Recently making ripples in the fighting games corner of the industry is Radiant Entertainment’s new Rising Thunder, a PC exclusive fighter that owes it’s promise to the rather famous team of veteran fighting game developers. On the roster are the likes of Seth Killian, known for his work on the Street Fighter series under Capcom, Tom Cannon, founder of the Evo Championship Series tournament event, and Tony Cannon, who worked developing the tech that most fighting game fans know as netcode and is the framework for online play. Needless to say, fans have been excited to see what the trio was capable of, and the game seems to live up to the hype in the eyes of many.
The only trailer footage available is provided by Gamespot, we claim no credit for it.
While the game has not yet officially released, it has been in the closed alpha stage of playtesting for a few months, meaning only randomly chosen applicants were allowed access to the game. When some may have thought they’d never get that “golden ticket” email, Radiant Entertainment stepped in to reignite the hype. As of August 10th, the alpha became open to the public, as first stated in a tweet.
Network test success! As a result, Rising Thunder Alpha is now open to all. Sign up at http://t.co/20AiuuvbbJ +play immediately–no waiting!
— Rising Thunder (@RisingThunder) August 10, 2015
Rising Thunder plays to many of the industry standards and leans upon its solid 2D one-on-one gameplay that fans of the genre are accustomed to. The game features a variety of robotic characters to choose from, and be sure, all the characters are indeed robots. While there is thus far no narrative context for any of the fighting, each character has their own unique attitude and personality that shines through via their voice and tone, the things they say, their general attitude, and even their posture or battle style. This means there is definitely a bit of room to piece together some sort of plot.

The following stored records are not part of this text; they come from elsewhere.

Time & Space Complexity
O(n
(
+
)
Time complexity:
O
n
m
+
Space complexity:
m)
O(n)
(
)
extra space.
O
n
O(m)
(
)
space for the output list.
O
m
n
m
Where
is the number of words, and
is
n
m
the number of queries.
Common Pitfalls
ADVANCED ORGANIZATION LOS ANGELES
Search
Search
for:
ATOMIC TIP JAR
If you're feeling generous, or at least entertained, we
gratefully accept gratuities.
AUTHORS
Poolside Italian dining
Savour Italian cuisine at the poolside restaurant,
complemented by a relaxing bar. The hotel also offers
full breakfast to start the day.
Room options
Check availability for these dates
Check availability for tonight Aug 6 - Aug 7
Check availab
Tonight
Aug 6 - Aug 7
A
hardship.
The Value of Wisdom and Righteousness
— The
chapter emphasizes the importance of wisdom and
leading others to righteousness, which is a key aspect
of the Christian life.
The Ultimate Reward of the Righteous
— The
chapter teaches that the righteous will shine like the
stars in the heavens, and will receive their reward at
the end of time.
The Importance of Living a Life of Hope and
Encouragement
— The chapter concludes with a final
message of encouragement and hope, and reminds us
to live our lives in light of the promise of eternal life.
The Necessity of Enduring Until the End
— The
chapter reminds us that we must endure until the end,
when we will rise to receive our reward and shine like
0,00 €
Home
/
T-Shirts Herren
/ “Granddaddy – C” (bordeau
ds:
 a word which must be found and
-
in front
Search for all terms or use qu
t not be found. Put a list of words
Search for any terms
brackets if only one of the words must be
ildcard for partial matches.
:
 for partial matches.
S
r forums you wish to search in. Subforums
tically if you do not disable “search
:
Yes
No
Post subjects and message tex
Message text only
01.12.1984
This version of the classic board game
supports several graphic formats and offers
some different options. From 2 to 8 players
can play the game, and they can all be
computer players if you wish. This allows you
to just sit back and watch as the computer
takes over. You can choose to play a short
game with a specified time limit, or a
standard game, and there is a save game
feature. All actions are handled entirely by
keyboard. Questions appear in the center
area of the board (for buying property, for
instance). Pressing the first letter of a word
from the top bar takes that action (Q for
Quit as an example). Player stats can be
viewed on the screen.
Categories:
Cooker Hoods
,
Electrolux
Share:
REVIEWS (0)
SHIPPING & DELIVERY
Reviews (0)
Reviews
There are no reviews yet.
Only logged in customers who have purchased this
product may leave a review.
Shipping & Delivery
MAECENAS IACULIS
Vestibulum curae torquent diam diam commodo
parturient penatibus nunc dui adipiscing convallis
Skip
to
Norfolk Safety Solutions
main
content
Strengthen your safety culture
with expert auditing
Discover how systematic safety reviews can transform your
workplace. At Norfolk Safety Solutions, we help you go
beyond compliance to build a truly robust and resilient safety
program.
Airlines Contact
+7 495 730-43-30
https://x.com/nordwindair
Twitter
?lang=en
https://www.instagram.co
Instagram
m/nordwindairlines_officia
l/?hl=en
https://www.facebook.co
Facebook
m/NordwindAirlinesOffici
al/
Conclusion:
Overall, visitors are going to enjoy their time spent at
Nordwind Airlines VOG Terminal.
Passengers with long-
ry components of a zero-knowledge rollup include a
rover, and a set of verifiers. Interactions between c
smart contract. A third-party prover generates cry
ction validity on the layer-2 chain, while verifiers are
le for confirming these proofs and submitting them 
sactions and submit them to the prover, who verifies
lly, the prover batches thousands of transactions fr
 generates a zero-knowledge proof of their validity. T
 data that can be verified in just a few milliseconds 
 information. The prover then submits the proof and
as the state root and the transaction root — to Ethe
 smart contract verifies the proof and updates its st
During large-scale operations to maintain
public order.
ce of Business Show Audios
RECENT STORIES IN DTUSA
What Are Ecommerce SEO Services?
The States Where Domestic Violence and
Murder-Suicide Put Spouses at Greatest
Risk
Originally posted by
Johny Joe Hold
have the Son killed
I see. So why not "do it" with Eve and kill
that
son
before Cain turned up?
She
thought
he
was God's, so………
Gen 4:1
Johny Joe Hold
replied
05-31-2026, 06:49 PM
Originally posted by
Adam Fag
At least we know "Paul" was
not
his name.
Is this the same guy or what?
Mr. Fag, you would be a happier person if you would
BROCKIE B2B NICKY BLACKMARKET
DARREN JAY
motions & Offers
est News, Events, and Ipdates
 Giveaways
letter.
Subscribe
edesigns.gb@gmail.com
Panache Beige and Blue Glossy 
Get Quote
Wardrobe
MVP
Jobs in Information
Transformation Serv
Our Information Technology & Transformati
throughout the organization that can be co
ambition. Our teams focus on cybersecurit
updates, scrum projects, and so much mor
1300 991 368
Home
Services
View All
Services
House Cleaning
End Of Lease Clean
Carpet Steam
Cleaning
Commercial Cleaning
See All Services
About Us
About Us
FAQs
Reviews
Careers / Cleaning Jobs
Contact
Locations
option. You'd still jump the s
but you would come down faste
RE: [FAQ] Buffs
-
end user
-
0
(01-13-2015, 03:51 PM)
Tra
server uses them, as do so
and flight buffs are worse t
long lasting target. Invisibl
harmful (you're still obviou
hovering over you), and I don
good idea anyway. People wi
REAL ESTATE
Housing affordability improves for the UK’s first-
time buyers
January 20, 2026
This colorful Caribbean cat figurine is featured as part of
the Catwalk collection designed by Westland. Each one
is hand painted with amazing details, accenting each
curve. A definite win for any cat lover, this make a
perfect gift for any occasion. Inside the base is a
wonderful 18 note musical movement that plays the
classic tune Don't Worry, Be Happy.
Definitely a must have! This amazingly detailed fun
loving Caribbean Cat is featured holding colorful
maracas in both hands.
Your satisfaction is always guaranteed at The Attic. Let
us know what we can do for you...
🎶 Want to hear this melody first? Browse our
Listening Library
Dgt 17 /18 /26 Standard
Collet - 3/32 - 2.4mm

That being said, don’t hold out for one. Of the many focuses that make the game stand out among other similar titles is the very fact that it claims to be “built from the ground up for online play”. One of the common complaints about any fighting game’s online features is the inconsistency of service and the overall poor quality. Hundreds if not thousands of players cry out daily, complaining of lag, rubber-banding, reduced frame rates, and slow response times plaguing their online experience. Rising Thunder‘s design philosophy clearly prioritizes streamlining and smoothing out the bumps in this experience, and that’s been enough to draw fans on its own.